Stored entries
________________________

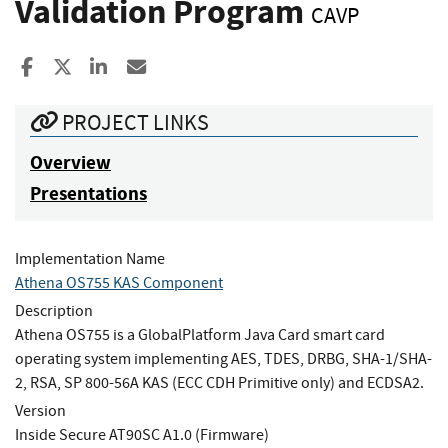
Validation Program
CAVP
Share to Facebook
Share to X
Share to LinkedIn
Share ia Email
PROJECT LINKS
Overview
Presentations
Implementation Name
Athena OS755 KAS Component
Description
Athena OS755 is a GlobalPlatform Java Card smart card
operating system implementing AES, TDES, DRBG, SHA-1/SHA-
2, RSA, SP 800-56A KAS (ECC CDH Primitive only) and ECDSA2.
Version
Inside Secure AT90SC A1.0 (Firmware)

________________________

Exercise brief -
Filter the records above for lines with "Share".

Finished exercise -
Share to Facebook
Share to X
Share to LinkedIn
Share ia Email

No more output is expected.